Lord Carey said these decisions showed a “worrying lack of awareness of Christian religious and cultural manifestations.”
He continued: “This type of ‘reasoning’ is dangerous to the social order and represents clear animus to Christian beliefs. The fact that senior clerics of the Church of England and other faiths feel compelled to intervene directly in judicial decisions and cases is illuminative of a future civil unrest.
“The effect of these decisions is to undermine the religious liberties that have existed in the United Kingdom for centuries. If there is to be a limitation of Christian liberties in Britain, this should be a matter for Parliament.”
Religious rights barrister, Paul Diamond, representing Mr McFarlane, said the case was a “seminal” one “not just for the law but for the direction of the United Kingdon, and whether we are going to be a secular state or neutral state holding the ring between competing values.”

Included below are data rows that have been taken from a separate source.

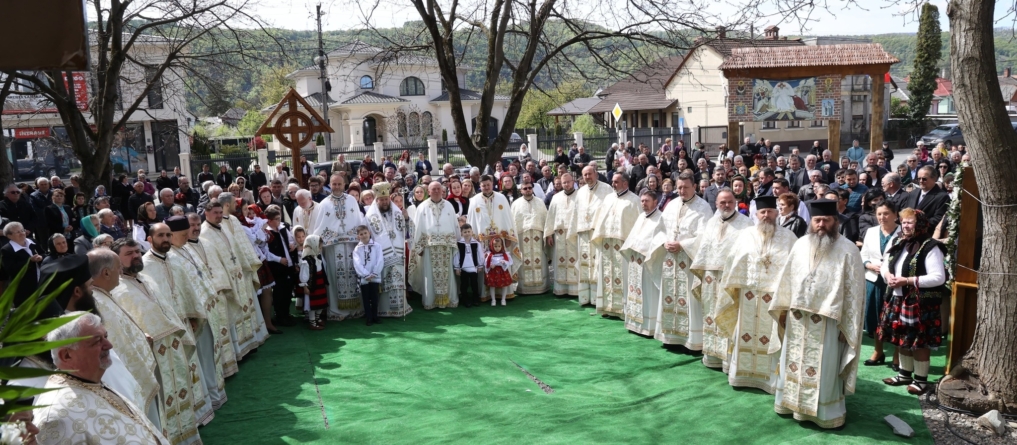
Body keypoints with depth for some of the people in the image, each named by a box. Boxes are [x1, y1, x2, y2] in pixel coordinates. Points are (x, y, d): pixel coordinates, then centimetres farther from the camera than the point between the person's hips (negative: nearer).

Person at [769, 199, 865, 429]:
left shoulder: (847, 250, -9)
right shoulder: (800, 245, 5)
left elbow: (854, 291, -9)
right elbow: (787, 278, 11)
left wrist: (847, 325, -10)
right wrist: (783, 309, 10)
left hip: (828, 321, -5)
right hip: (797, 318, 5)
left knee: (825, 369, 4)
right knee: (795, 363, 15)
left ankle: (826, 412, 17)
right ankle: (795, 403, 30)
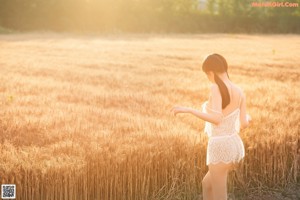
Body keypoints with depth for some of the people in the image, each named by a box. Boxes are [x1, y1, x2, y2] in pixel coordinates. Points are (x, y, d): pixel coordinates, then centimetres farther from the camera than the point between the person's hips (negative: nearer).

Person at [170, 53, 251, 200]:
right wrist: (247, 118, 29)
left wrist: (187, 110, -26)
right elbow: (244, 124, 4)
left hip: (220, 147, -8)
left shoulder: (216, 88, -17)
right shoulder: (240, 92, 3)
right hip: (234, 146, 8)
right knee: (207, 184, 29)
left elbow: (217, 119, -28)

Recently another Christian, nurse Shirley Chaplin, lost her battle for the right wear a cross to work as she had done every day for the previous 38 years.
Following her case she said: “I have just lost my case in the Employment Tribunal. It was held that I had not been discriminated against, even though I was not allowed to wear my cross whilst other colleagues were allowed to wear their religious symbols. I hope that the judges make it clear that Christians are to be protected from discrimination, just like anybody else.”